DOCUMENT PASSAGE:

****

Modified loss function

The Loss Function plays a crucial role in the FF algorithm. The BP algorithm has a global loss function for the entire network. This is essentially why it needs to back-propagate the error to compute the gradients of the loss with respect to the weights. But the forward–forward algorithm has local loss functions, one for each layer. They can be the same or different from each other. The loss function needs to be designed in such a way that it enables each particular layer to have goodness well above the threshold for positive data and well below the threshold for negative data, as shown in Fig. 6, which shows the variation of the goodness function. Since the loss functions in FF do not have access to the labels (correct output) explicitly, they must be creatively designed in such a way that they can effectively differentiate between positive and negative data. It has been observed that squaring the loss function at the end improves the model’s performance. In this paper, the following loss function is proposed and expressed as

$$L_{h} = \left( {L_{h}^{ + } + L_{h}^{ - } } \right)^{2}$$

(10)

$$L_{h}^{ + } = \mathop \sum \limits_{i} \log \left( {1 + e^{{ - \left( {G_{ + } , i - \theta } \right)}} } \right)$$

(11)

$$L_{h}^{ - } = \mathop \sum \limits_{i} \log \left( {1 + e^{{ - \left( {G_{ - } , i - \theta } \right)}} } \right)$$

(12)

$${\Delta }W_{ij}^{h} = - \eta \frac{{\partial L_{h} }}{{\partial W_{ij}^{h} }}$$

(13)

Fig. 6

Goodness function comparison.

where, \({L}_{h}^{+}\) and \({L}_{h}^{-}\) are the Loss functions at layer h for positive and negative data, respectively.

****

DATASET EXTRACT:
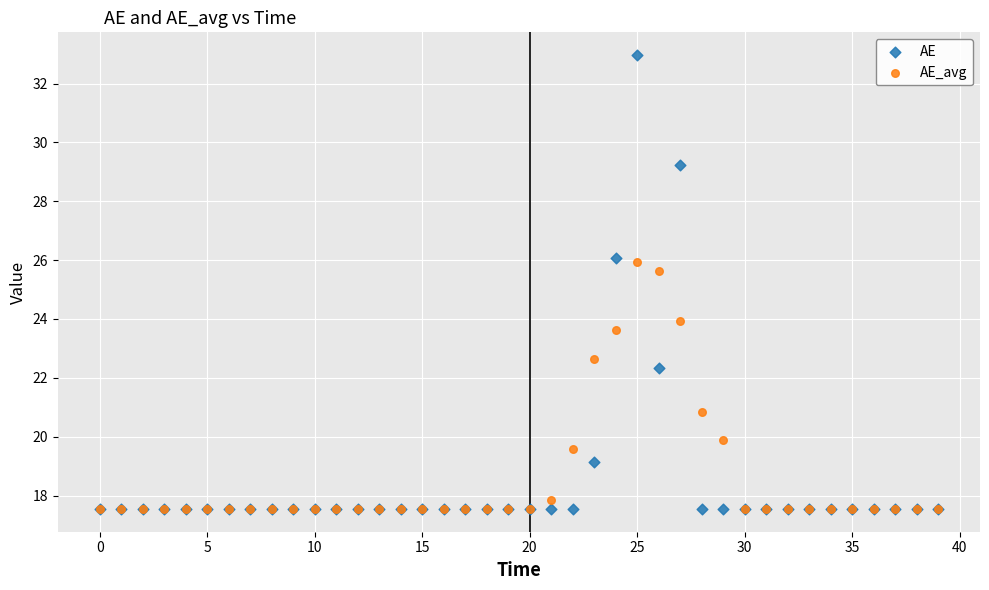

In the AE series, what Y value is closest to 25?

26.1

****

ASSIGNMENT A: Give every equation number that appears in the modified loss function passage.
ASSIGNMENT B: According to the modified loss function passage, why must the loss functions in the forward–forward algorithm be creatively designed?
The material has no connection to the text.

YOUR SOLUTION A: (10), (11), (12), (13)

YOUR SOLUTION B: The loss functions in the forward–forward algorithm do not have explicit access to the labels, meaning the correct output. They must therefore be designed so they can still tell positive data from negative data effectively.